Un romancier nommé Dhôtel (II)
  
   Certains imaginent peut-être qu’il accueillit de tardifs hommages avec surprise ou embarras. Eh bien, ils se trompent : comme les poètes et les enfants, Dhôtel ne s’étonnait de rien. On se prend même à penser qu’à l’image de certains de ses personnages, il fut secrètement flatté de cette gloire, en se disant que la vie suit décidément un cours badin : "Je suis très touché par l’amitié ardennaise de ma chère ville d’Attigny dont je n’oublierai pas la fidèle attention". Bien des vieux de là-bas, si vous venez à les interroger, vous affirmeront de leur côté l’avoir souvent vu jadis en découdre seul avec les vents des tourbières chères à Bernanos, couché sur une pétrolette d’un autre âge. D’autres vous jureront l’avoir aperçu errant à pied, quelles que soient l’heure du jour ou de la nuit et l’humeur du temps, ne dédaignant pas s’enfoncer à l’occasion dans l’ombre d’un chemin, s’y arrêtant pour humer longuement le parfum d’une fleur, d’une herbe, d’un champignon prospérant dans la craie limoneuse d’une gravière, cherchant ensuite le filigrane d’un visage dans les remous du ciel, un de ces visages de hasard, improbables, dont maints héros demeurent à jamais prisonniers comme d’un destin qui ne tient à rien de moins qu’un rêve, semble nous assurer l’œuvre. Les uns et les autres auront évidemment raison : tel était Dhôtel.
 
   Dans cette cinquantaine d’ouvrages, pas facile d’opérer un choix, quand le temps lui-même y avait renoncé : voilà des années qu’on n’en lisait plus aucun. Même pas un purgatoire : le nom de Dhôtel n’évoquait plus rien. Quelques rares romans, pourtant, figuraient encore au catalogue de quelques éditeurs ; ils se desséchaient dans les recoins les plus sombres des librairies. Jean Paulhan avait pourtant affirmé que "la postérité, malgré ses célèbres caprices, rangerait un jour les livres de Dhôtel au seul rang qu’ils méritaient : le premier". On pensera que l’oracle s’était trompé. Voire. Aux lecteurs d’en décider à la faveur de la réédition par Phébus de douze d’entre eux parmi lesquels, pour notre part, nous en avons retenu trois : Lumineux rentre chez lui, Un Jour viendra, Ma chère âme.

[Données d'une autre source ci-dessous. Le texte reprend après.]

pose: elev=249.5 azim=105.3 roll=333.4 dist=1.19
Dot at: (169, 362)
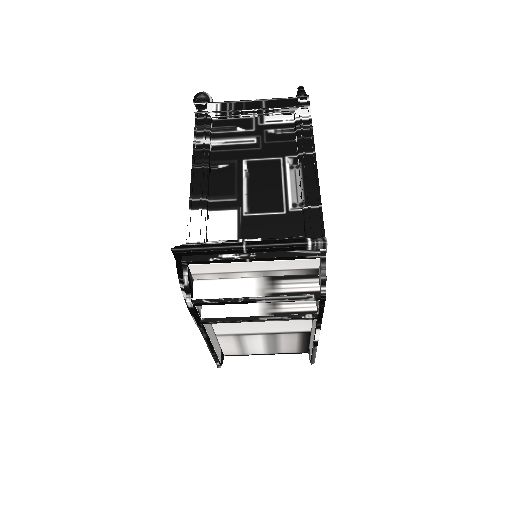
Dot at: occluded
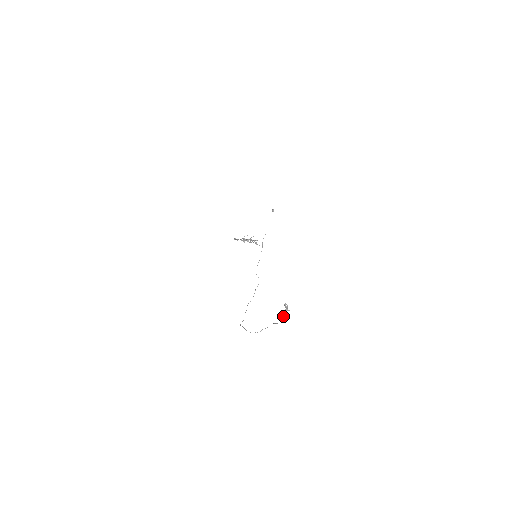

   Une seule histoire, en somme, un seul héros pour ainsi dire multiplié par cinquante années : côté face, un jeune homme un brin rêveur, issu de petits-bourgeois bien comme il faut, s’y trouve en butte à la dure réglementation de la vie ; côté pile, le même jeune homme, comme s’il s’agissait d’une infirmité congénitale, n’a de curiosité que pour les paradis cachés de l’autre côté du miroir (qu’il s’agisse de Bertrand Lumin dans Lumineux rentre chez lui, de Antoine Marvaux dans Un Jour viendra ou de Petros Colydas dans Ma chère âme). De l’autre côté du miroir : comment appeler autrement ce dans quoi vous introduit un certain rapport aux images du ciel, aux fontaines des esplanades, à la poussée de l’herbe ou aux sourires illuminants des filles ? Encore ne s’agit-il là que d’accessoires assez définis pour tenir lieu de balises : il en est d’autres, moins repérables, qui tiennent davantage du frémissement intérieur. D’où une disponibilité de chaque personnage à n’importe quelle improvisation : tous d’incurables rêveurs. Promis à la connivence des hasards.

   La singularité des romans de Dhôtel réside d'abord dans ce décalage constant entre le héros et la réalité qui l'entoure : il ne lui reste qu’à s’échapper de celle-ci pour ne pas avoir à y périr d’ennui, ou de mélancolie. De cette fuite toujours recommencée d’un livre à l’autre s’ensuivent ces figures de vagabonds en recherche perpétuelle d’eux-mêmes, d’une vie autre, d’un bonheur différent.